En 2024, Ursula Von Der Leyen, présidente de la Commission européenne, adopte officiellement un plan de croissance pour les Balkans qui favorise surtout la Serbie. La présidente s’était également “félicitée” en octobre 2023 des progrès dans la relation entre la Serbie et le Kosovo, à l’image de l’accord d’Ohrid qui vise à normaliser leurs relations diplomatiques.

Cette mesure et les propos de la présidente de la Commission sont cependant largement controversés. Sont notamment visés les demi-mesures de la Serbie sur l’Etat de droit, pourtant essentiel pour clore les chapitres des négociations de sa candidature à l’Union européenne. La liberté de la presse est l’un des principaux aspects concernés. En effet, l’opposition accuse les médias d’être contrôlés majoritairement par le pouvoir en place, et de ne renvoyer qu’une couverture positive, à 80%, de l’actuel président. 

Aleksandar Vucic, héritier du non alignement de Tito

Aujourd’hui, adhérer à l’UE nécessite d’adopter les 210 000 pages des 35 acquis communautaires européens, qui se sont enrichis depuis les premiers élargissements. Le corpus législatif a ainsi été multiplié par trois par rapport à ce qu’avaient eu à intégrer la Roumanie et la Bulgarie. Cet effort colossal nourrit cependant le développement d’une certaine désillusion et d’une “fatigue de l’Union européenne”. Ainsi, en 2022, un sondage mené par Ipsos montrait qu’en cas de référendum en Serbie, 44% des Serbes seraient opposés à une adhésion de leur pays à l’Union européenne (contre 35 % pour).

Cette situation pousse le Président serbe Vucic à favoriser une diplomatie transactionnelle vis-à-vis de son partenaire européen: des contreparties économiques ou politiques en échange de son engagement pro-européen. 

Pour souligner cette stratégie, Vucic renforce ses relations avec d’autres puissances, notamment la Russie ou la Chine, comme en témoigne son intégration au Belt and Road Initiative (les Nouvelles Routes de la Soie) dès 2019. Le pays entretient également des relations d’intérêt avec l’Arabie saoudite et la Turquie, centrées sur le financement de projets de développement.
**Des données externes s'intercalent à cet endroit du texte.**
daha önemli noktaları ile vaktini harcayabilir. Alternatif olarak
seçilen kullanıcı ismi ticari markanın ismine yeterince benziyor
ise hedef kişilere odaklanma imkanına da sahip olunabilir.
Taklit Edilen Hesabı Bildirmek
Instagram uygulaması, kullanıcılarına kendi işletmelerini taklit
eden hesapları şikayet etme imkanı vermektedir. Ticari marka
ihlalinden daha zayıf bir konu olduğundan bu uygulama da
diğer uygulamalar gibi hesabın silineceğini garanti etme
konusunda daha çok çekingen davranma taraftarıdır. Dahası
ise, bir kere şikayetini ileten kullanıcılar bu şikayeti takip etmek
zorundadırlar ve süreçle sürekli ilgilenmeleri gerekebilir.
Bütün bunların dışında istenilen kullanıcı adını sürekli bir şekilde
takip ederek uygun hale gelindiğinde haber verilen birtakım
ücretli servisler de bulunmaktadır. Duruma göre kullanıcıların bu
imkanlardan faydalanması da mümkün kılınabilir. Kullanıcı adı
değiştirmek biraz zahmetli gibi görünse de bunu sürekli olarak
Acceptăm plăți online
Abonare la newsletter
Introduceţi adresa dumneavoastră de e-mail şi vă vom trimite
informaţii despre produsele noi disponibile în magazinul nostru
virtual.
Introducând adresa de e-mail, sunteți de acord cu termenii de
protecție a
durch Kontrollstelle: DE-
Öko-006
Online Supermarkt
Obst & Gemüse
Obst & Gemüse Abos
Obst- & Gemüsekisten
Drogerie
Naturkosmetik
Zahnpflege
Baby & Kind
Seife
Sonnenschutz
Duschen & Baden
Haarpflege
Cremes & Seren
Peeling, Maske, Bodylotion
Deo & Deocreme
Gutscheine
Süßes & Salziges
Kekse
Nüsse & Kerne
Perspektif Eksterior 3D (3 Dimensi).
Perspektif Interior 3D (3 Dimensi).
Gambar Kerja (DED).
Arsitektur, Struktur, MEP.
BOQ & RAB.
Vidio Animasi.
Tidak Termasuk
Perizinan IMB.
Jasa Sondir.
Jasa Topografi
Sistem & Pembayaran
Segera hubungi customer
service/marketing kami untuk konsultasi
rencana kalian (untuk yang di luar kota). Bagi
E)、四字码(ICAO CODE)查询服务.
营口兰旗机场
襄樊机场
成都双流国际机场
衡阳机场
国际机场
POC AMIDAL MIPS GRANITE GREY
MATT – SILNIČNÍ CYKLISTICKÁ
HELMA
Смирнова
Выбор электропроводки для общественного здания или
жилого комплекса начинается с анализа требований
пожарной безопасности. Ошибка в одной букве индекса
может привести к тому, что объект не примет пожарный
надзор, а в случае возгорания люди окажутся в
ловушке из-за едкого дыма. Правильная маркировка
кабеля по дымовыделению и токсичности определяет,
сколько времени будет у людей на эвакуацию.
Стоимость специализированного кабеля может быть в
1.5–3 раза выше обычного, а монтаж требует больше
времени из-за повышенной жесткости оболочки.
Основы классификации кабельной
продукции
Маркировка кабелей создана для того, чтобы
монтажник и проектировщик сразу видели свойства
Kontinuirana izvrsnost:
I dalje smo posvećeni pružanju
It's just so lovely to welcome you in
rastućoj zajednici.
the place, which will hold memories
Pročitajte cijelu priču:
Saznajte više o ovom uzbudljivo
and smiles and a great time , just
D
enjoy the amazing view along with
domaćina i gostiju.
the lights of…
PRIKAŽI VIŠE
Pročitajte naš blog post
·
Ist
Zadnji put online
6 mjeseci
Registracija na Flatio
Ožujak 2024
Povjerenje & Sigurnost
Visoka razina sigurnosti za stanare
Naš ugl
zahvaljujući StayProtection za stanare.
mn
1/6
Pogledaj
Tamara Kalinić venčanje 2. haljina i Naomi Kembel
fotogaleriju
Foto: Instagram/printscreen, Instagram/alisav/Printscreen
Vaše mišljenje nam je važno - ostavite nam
Le président serbe Aleksandar Vucic et le président chinois Xi Jinping à Beijing pour l’ouverture des Jeux olympiques d’hiver en 2022 (via CGTN) 

Les signes d’un regard davantage tourné vers l’Europe

Plusieurs signes récents montrent cependant une inflexion progressive vers l’Ouest. Avec la signature d’ un accord gazier avec l’Azerbaïdjan fin 2023, la Serbie a fait un pas vers une plus grande autonomie énergétique, une évolution saluée par la communauté occidentale. 

De même, en août dernier, le président Emmanuel Macron s’est rendu à Belgrade dans le cadre d’une visite d’État. L’annonce de l’achat d’avions de chasse Rafale pour remplacer la flotte vieillissante de Mig soviétiques, marque également un tournant stratégique dans la politique de défense de la Serbie.

Plus récemment encore, l’invitation par Vladimir Poutine, en octobre 2024, du président serbe au sommet des BRICS en Russie révèle le souhait persistant de Moscou de garder la Serbie dans sa sphère d’influence. Mais le refus de Vucic, au prétexte de la première visite du Premier ministre polonais Donald Tusk (l’ex-président du Conseil européen) à Belgrade, peut s’interpréter positivement pour l’UE. 

Aujourd’hui, Vucic semble continuer à regarder davantage vers l’Ouest. Grand amateur de jeu d’échecs, il est probable qu’il veille à ne contrarier personne tout en conservant quelques pions pour maintenir des équilibres au milieu des grandes puissances.